Open Access News

News from the open access movement


Thursday, April 24, 2008

Improving text mining, short of OA

Structured Digital Abstracts - Easier Literature Searching But Not Democratic, Bitesize Bio, April 24, 2008.  Excerpt:

FEBS Letters is this month carrying out an interesting experiment that could make literature searching easier for both human and computers....

Structured Digital Abstracts (SDA)...are extensions of the normal journal article abstracts that describe the relationship between two biological entities, mentioning the method used to study the relationship.

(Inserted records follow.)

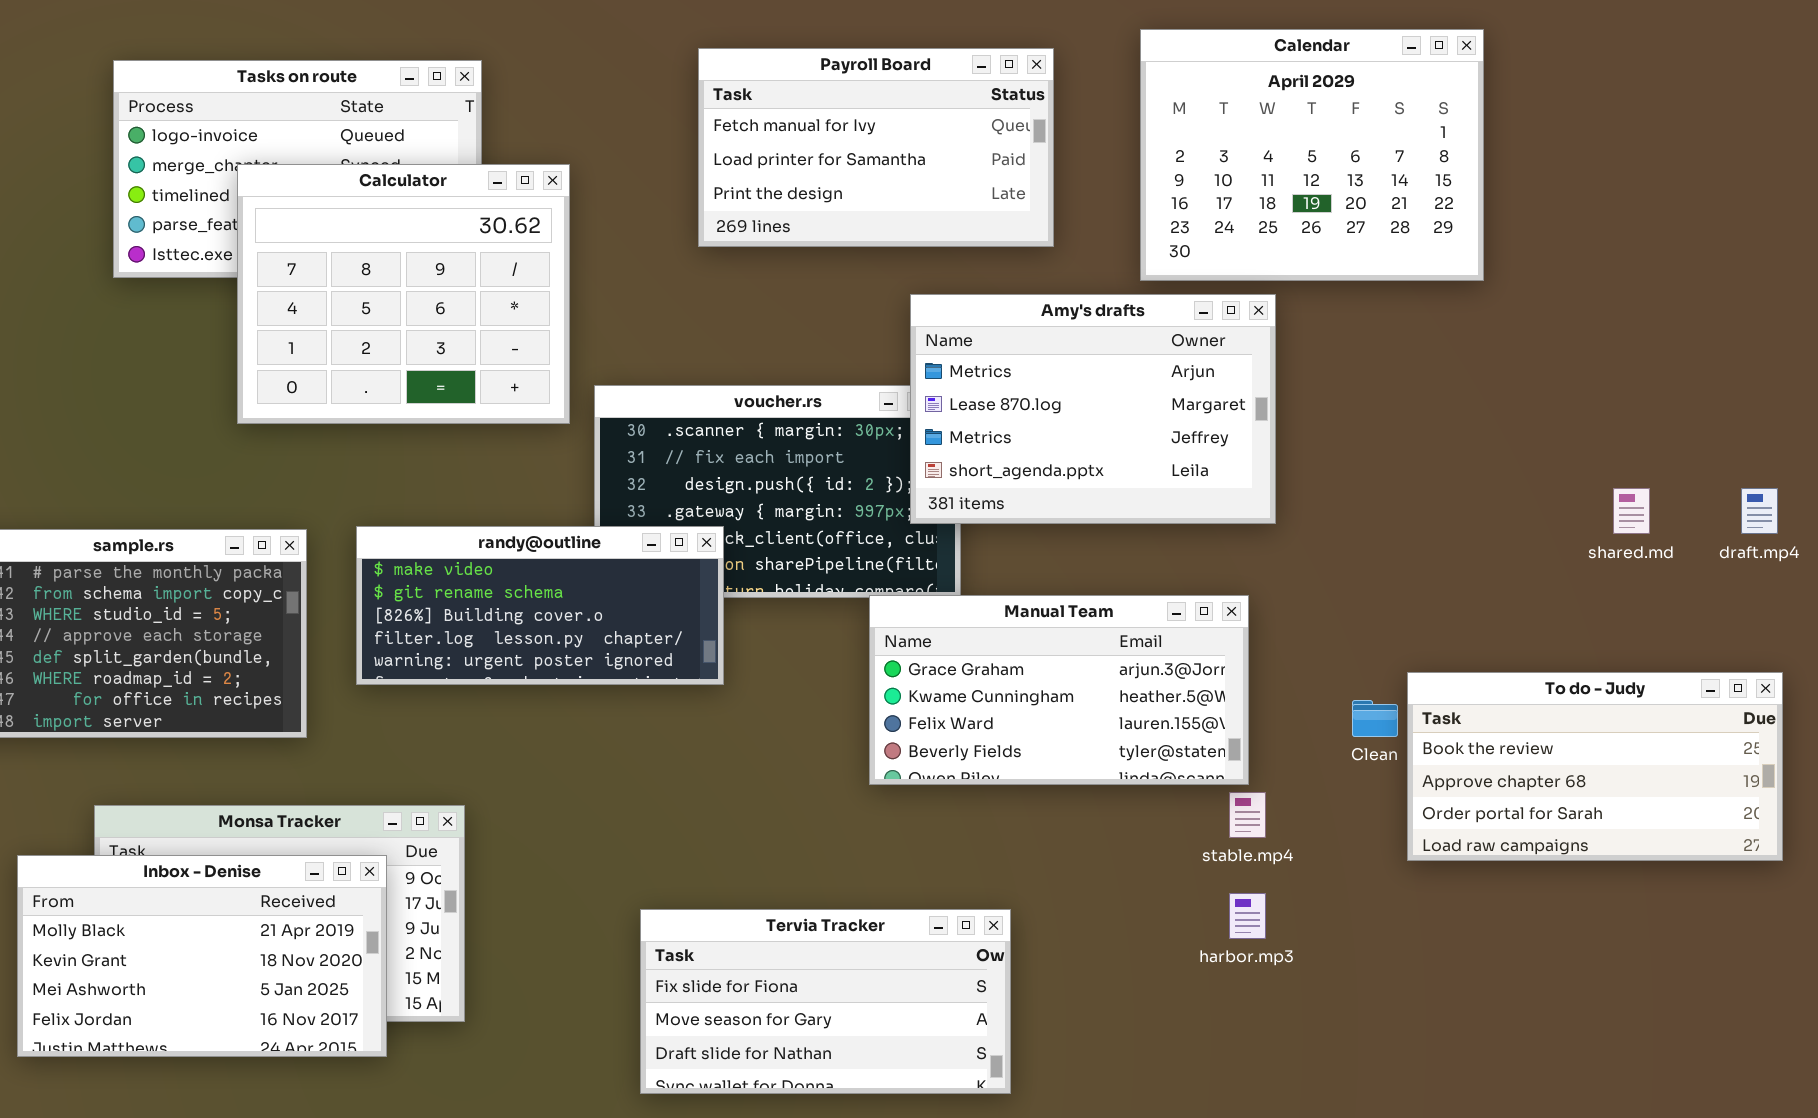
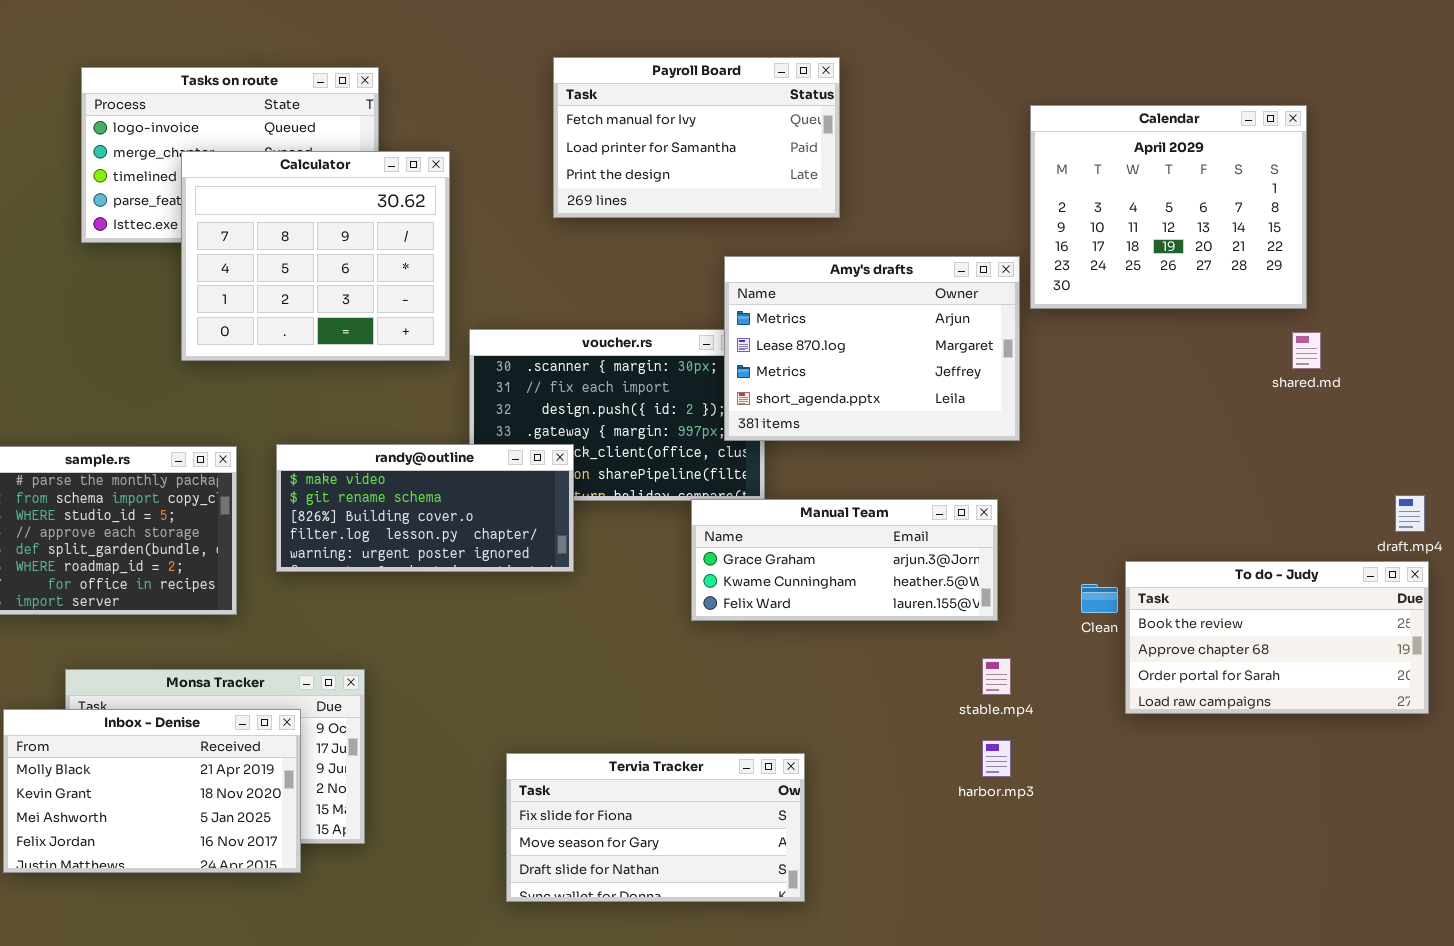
Calendar: [1140,29,1484,281] -> [1030,105,1307,309], moved
shared.md: [1613,488,1650,534] -> [1292,332,1321,369], moved
draft.mp4: [1741,488,1778,534] -> [1395,495,1425,532], moved
Manual Team: [869,595,1249,785] -> [691,499,998,621], resized

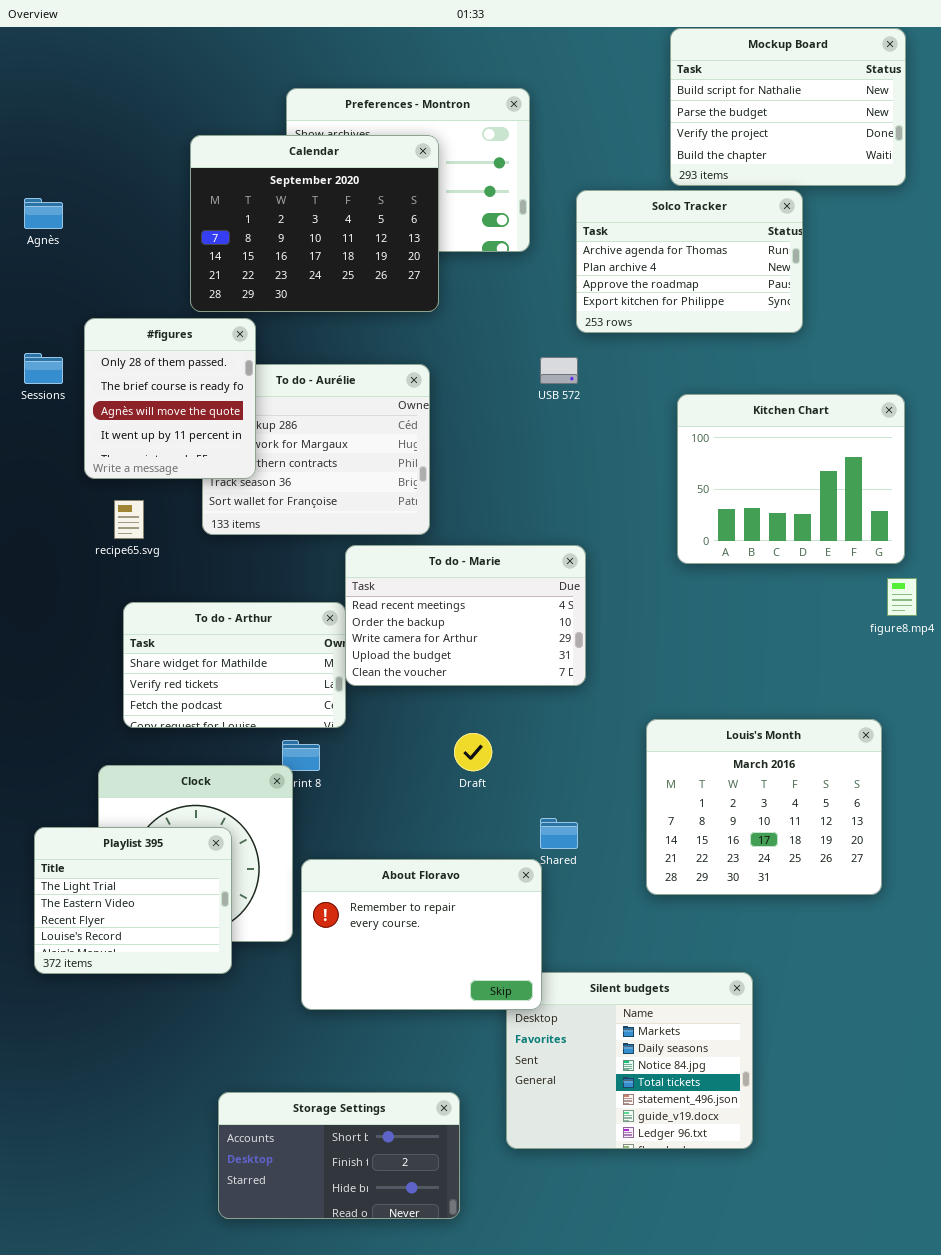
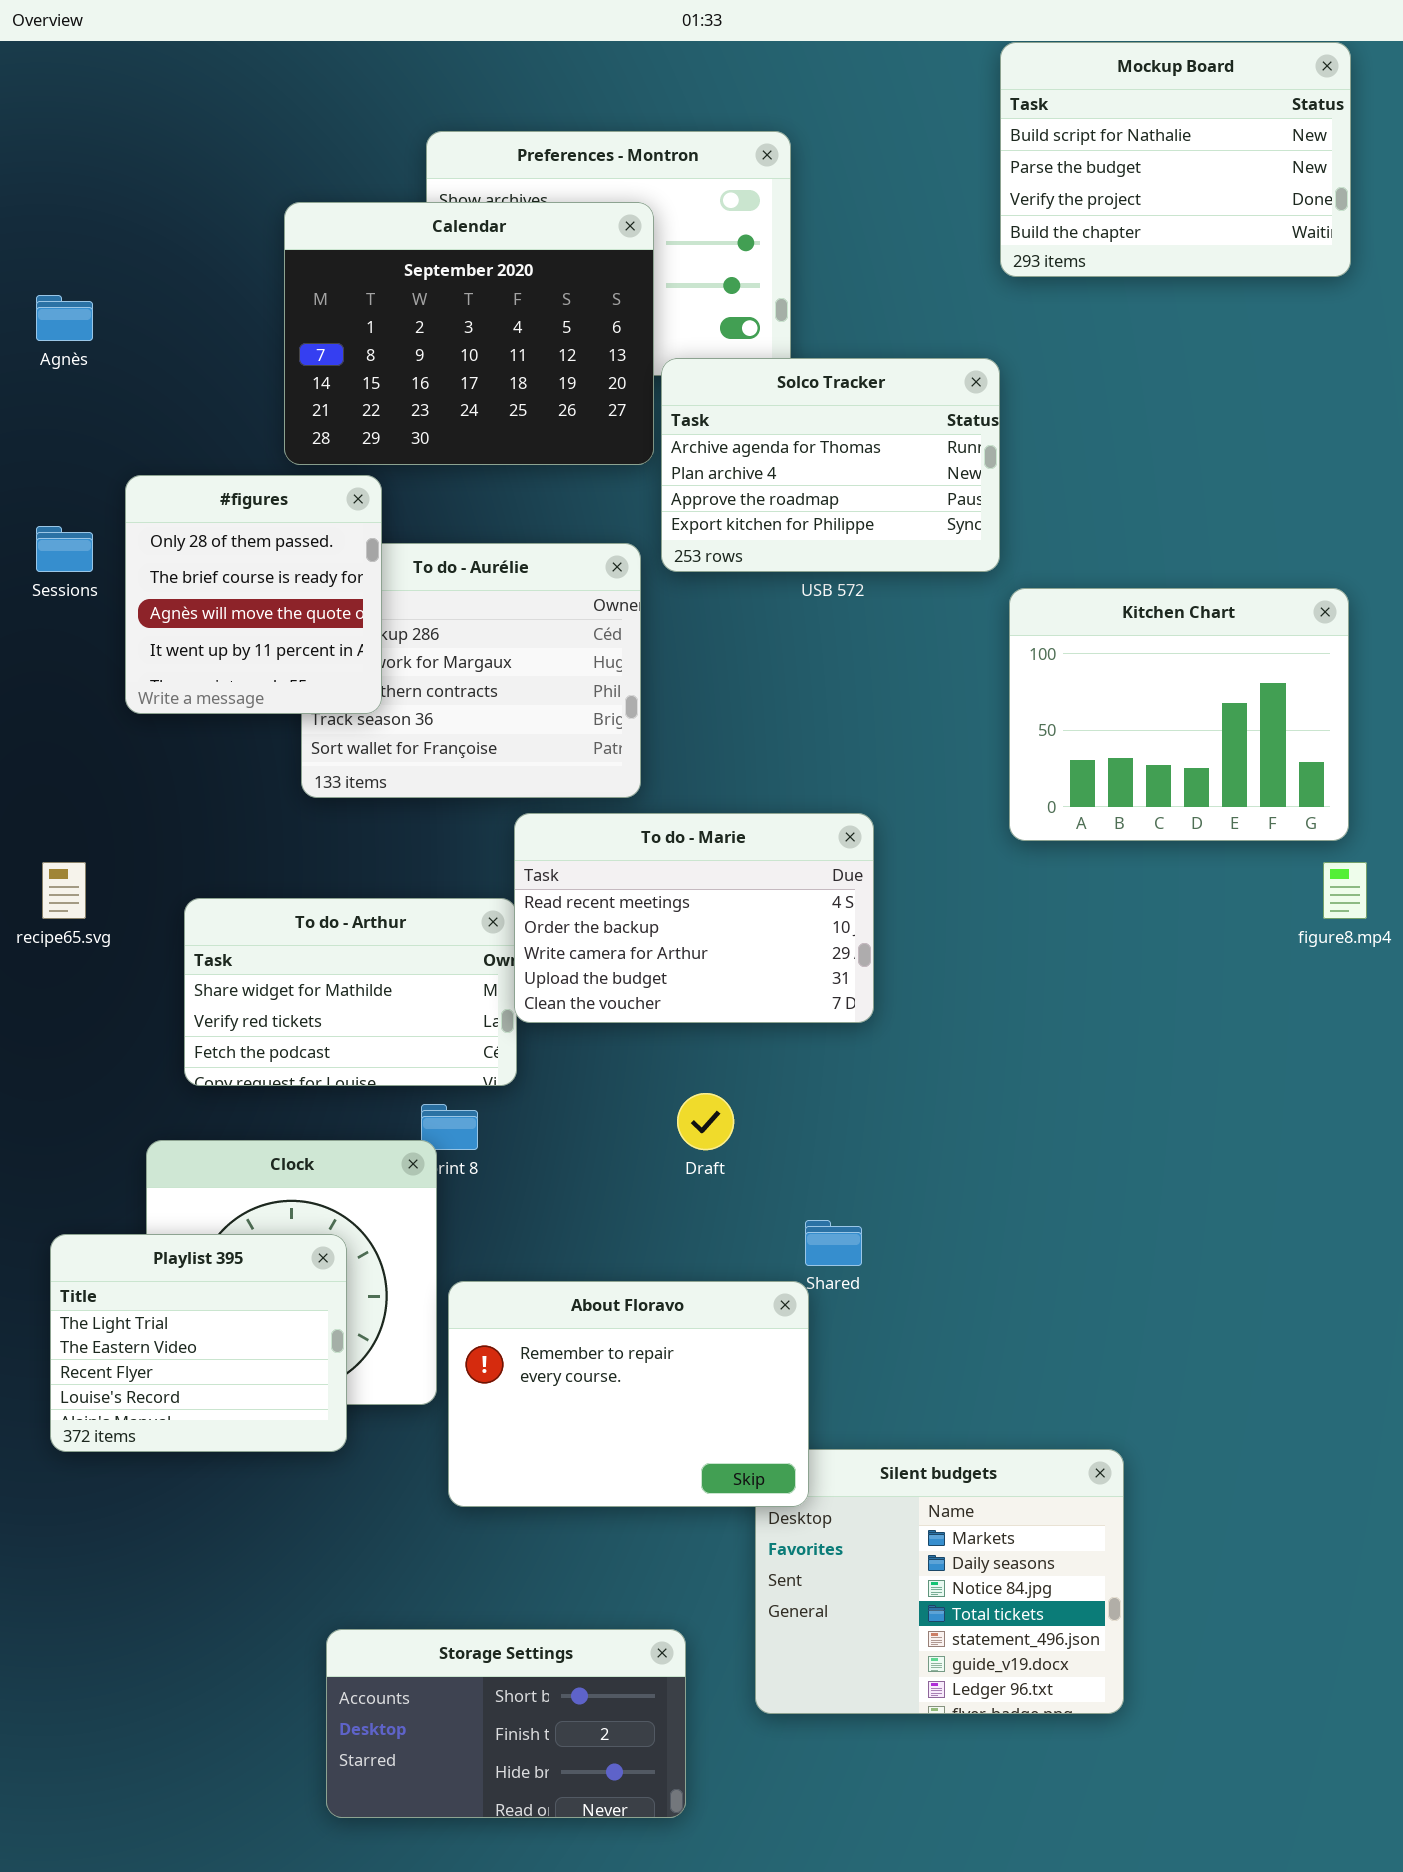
Solco Tracker: [576,190,803,333] -> [661,358,1000,572], moved
recipe65.svg: [114,500,144,539] -> [42,862,86,919], moved
Louis's Month: [646,719,882,895] -> none, closed

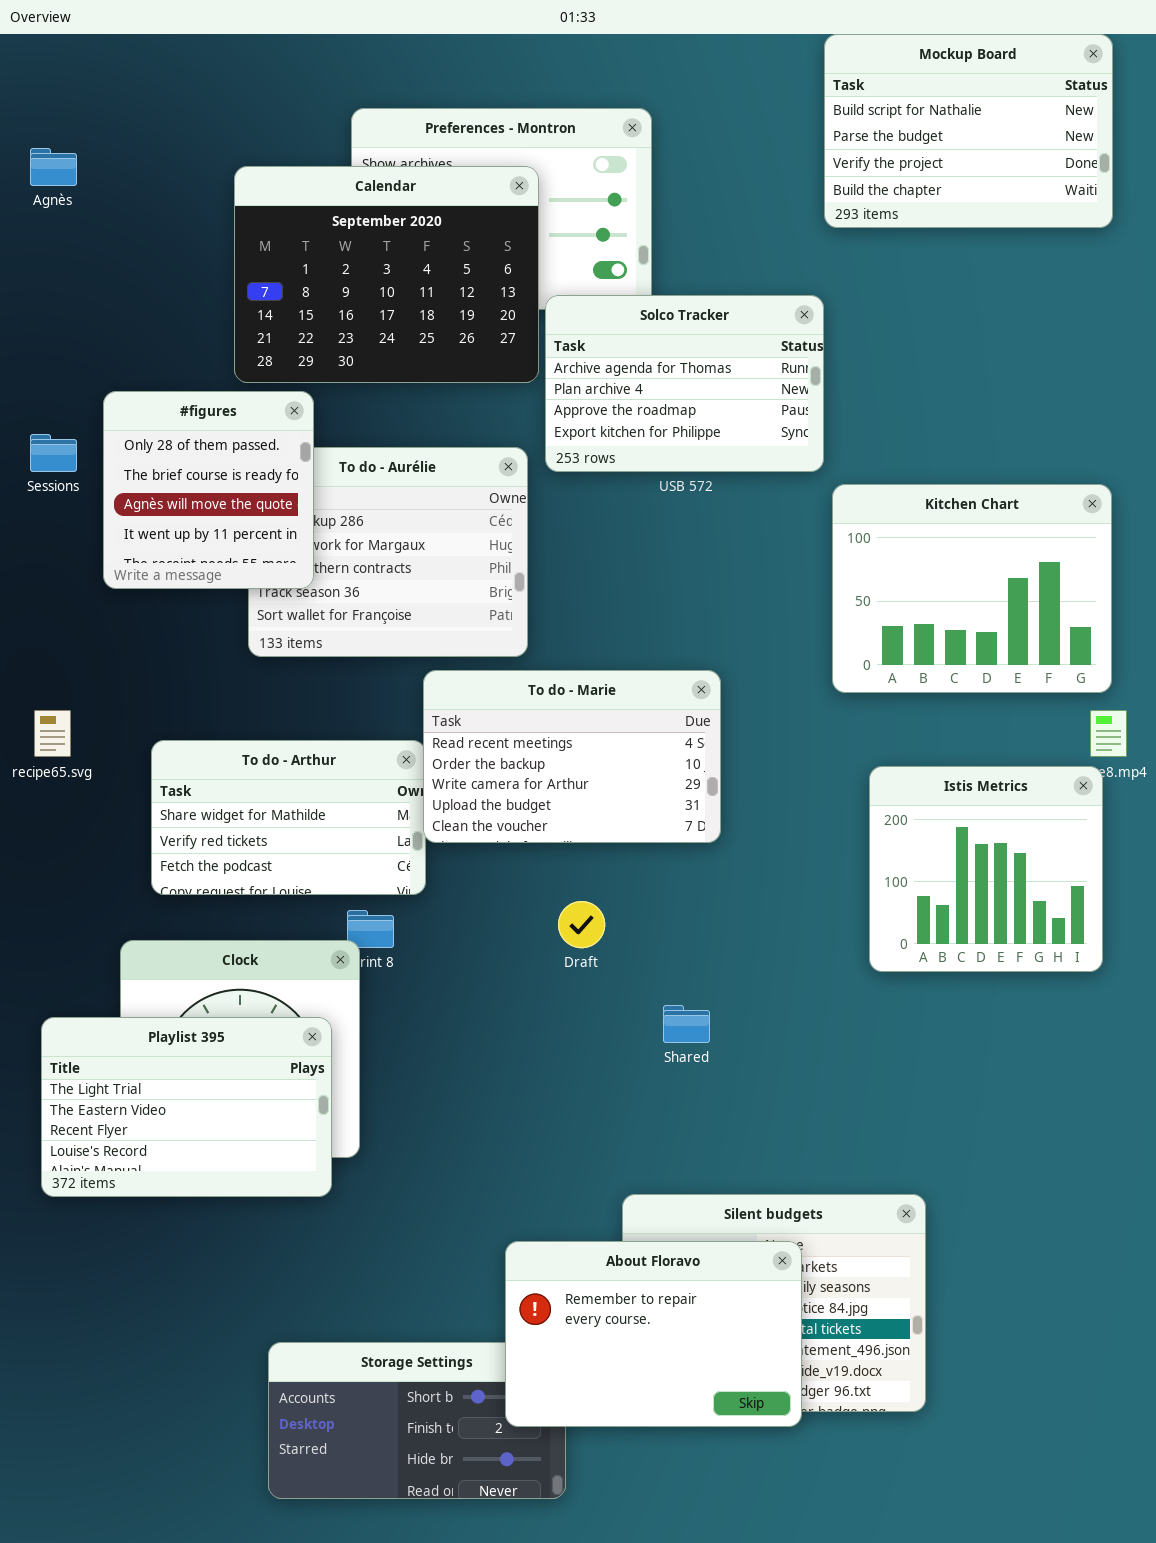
Agnès: [36,295,93,341] -> [30,148,77,186], moved
Istis Metrics: none -> [869,766,1103,972], opened
Playlist 395: [50,1234,347,1452] -> [41,1017,332,1197], resized
About Floravo: [448,1281,809,1507] -> [505,1241,802,1427], moved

Each sentence is preceded by one or more identifiers pointing to the corresponding database entries that contain the full details of the interaction e.g. protein A interacts with protein B, by method X.

The aim of SDA is to assist data entry, text mining and literature searching by extracting the salient data from the article into simple sentences using a defined structure and controlled vocabularies....

This month’s edition FEBS letters contains a number of articles annotated with SDA, along with some articles on SDA itself.

This is a simple but very good idea and I would certainly appreciate anything that makes literature searching easier.

But I can’t help noting the delicious irony in the title of the first article in the issue that trumpets the arrival of SDA: “Finally: The digital, democratic age of scientific abstracts”.

The first irony is that reading this article on digital democracy requires a subscription to FEBS Letters....

Wouldn’t the flow of information be better served if everyone just published in open access journals?